Entries taken from a collection
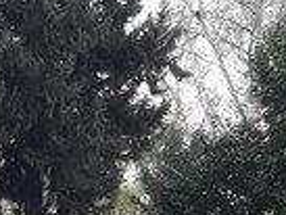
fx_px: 1116
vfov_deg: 9.9
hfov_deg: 13.8
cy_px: 483
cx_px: -138
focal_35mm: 135
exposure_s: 1/100
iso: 80
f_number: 1.9
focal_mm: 3.7
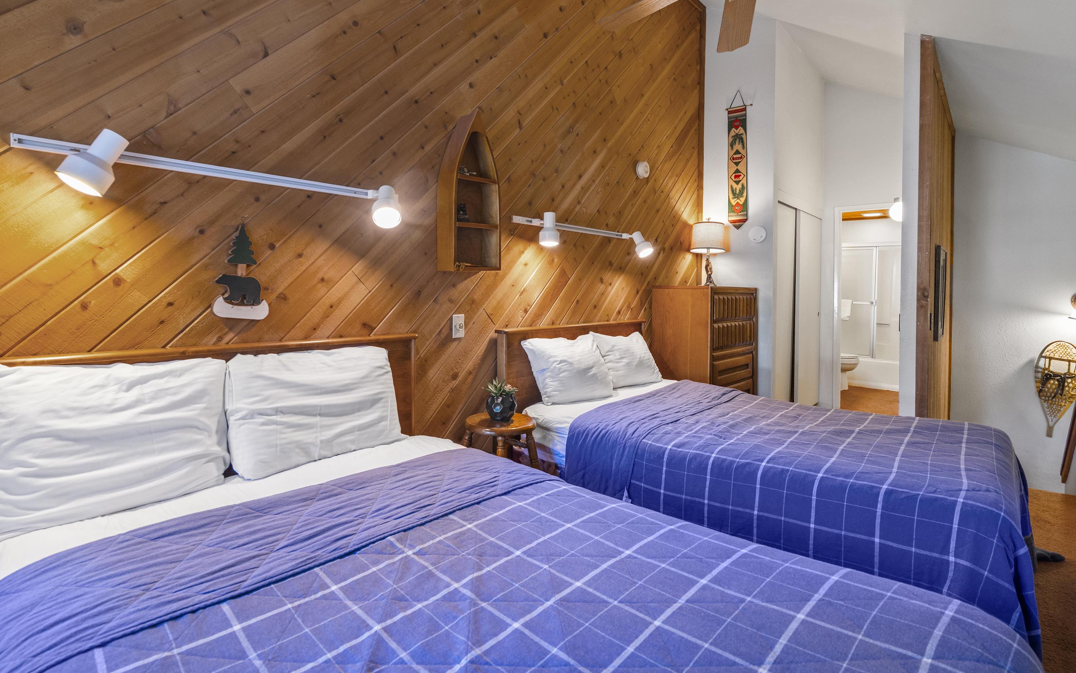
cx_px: 533
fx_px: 499
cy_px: 319
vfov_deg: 68.0
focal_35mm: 17
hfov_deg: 94.4
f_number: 7.1
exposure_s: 2
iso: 400
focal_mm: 16
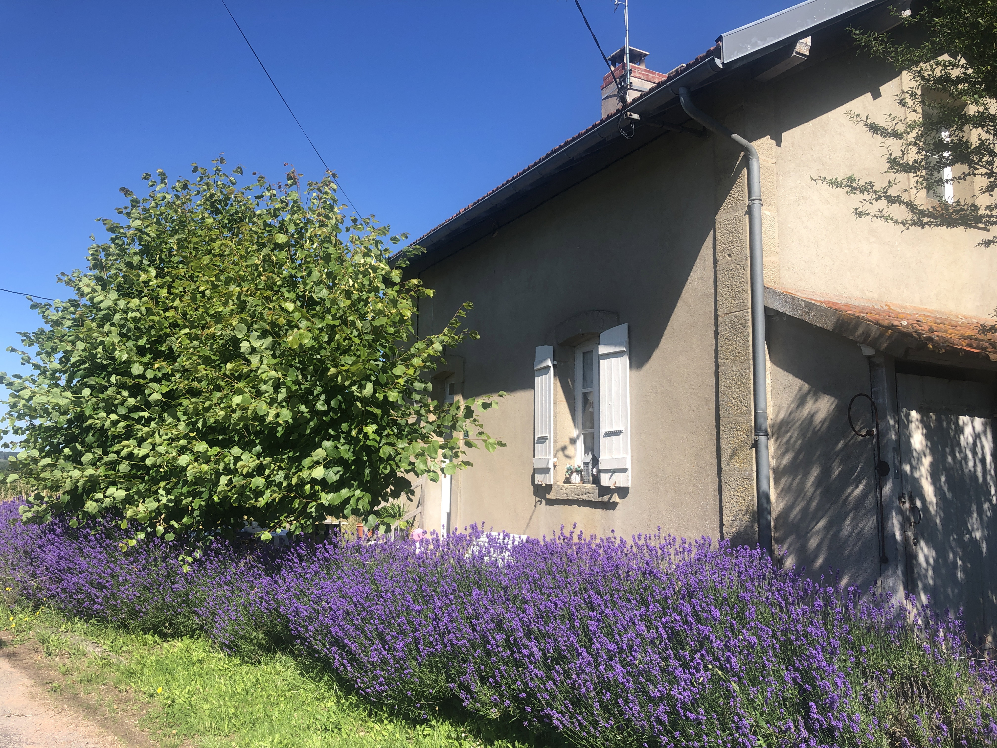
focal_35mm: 28
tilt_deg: +6.6
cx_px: 498
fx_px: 806
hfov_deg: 63.4
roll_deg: -2.0
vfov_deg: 49.7
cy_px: 374
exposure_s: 1/1043
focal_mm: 3.99
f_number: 1.8
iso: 20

◆ WHAT IS BEING ASKED ◆
Write out each entry above once more, exactly as written, and drop the pictures.

◆ EXERCISE SOLUTION ◆
fx_px: 1116
vfov_deg: 9.9
hfov_deg: 13.8
cy_px: 483
cx_px: -138
focal_35mm: 135
exposure_s: 1/100
iso: 80
f_number: 1.9
focal_mm: 3.7
cx_px: 533
fx_px: 499
cy_px: 319
vfov_deg: 68.0
focal_35mm: 17
hfov_deg: 94.4
f_number: 7.1
exposure_s: 2
iso: 400
focal_mm: 16
focal_35mm: 28
tilt_deg: +6.6
cx_px: 498
fx_px: 806
hfov_deg: 63.4
roll_deg: -2.0
vfov_deg: 49.7
cy_px: 374
exposure_s: 1/1043
focal_mm: 3.99
f_number: 1.8
iso: 20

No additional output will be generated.